Lepyoshkina's charges were among the three million leeches raised every year at the International Medical Leech Centre, an institution founded in 1937 that touts itself as the world's largest leech-growing facility.
Located in Udelnaya, a village of humble wooden houses several kilometres (miles) southeast of Moscow, the centre is now enjoying strong sales as scientists reassess their attitude to the bloodsucking creatures.
Researchers, Western governments and even Hollywood stars have endorsed the use of leeches in recent years, after decades during which the practice fell into disuse and was regarded as a relic of medieval times.

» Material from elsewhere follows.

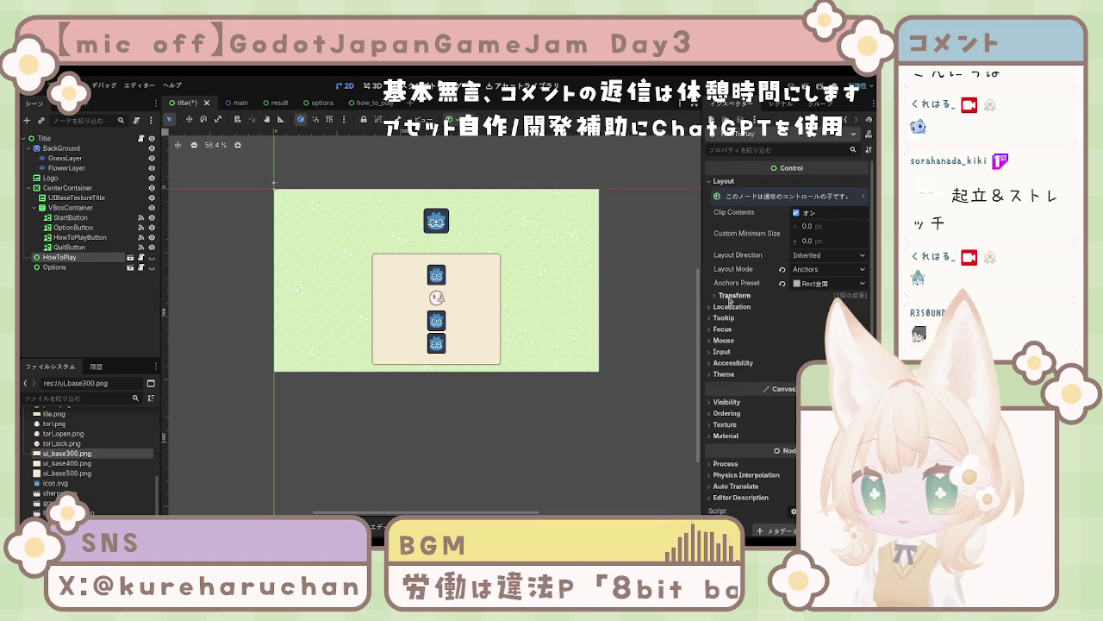
Step: Check HowToPlay's transform, then save the title scene and run the game to test it
left_click(730, 296)
left_click(667, 257)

The American Journal of Nursing wrote this year that leech therapy was having a "resurgence", mainly in helping patients of plastic and reconstructive surgery, and was useful for certain blood and tissue conditions.
The US government approved the use of leeches as medical "devices" in 2004, and the actress Demi Moore revealed last year that she had undergone leech therapy in Austria to "detoxify" her blood.
"Now this is a scientifically proven form of healing," Gennady Nikonov, the director of the Udelnaya leech centre, said in his office, near a wall covered with awards from European and Russian institutes.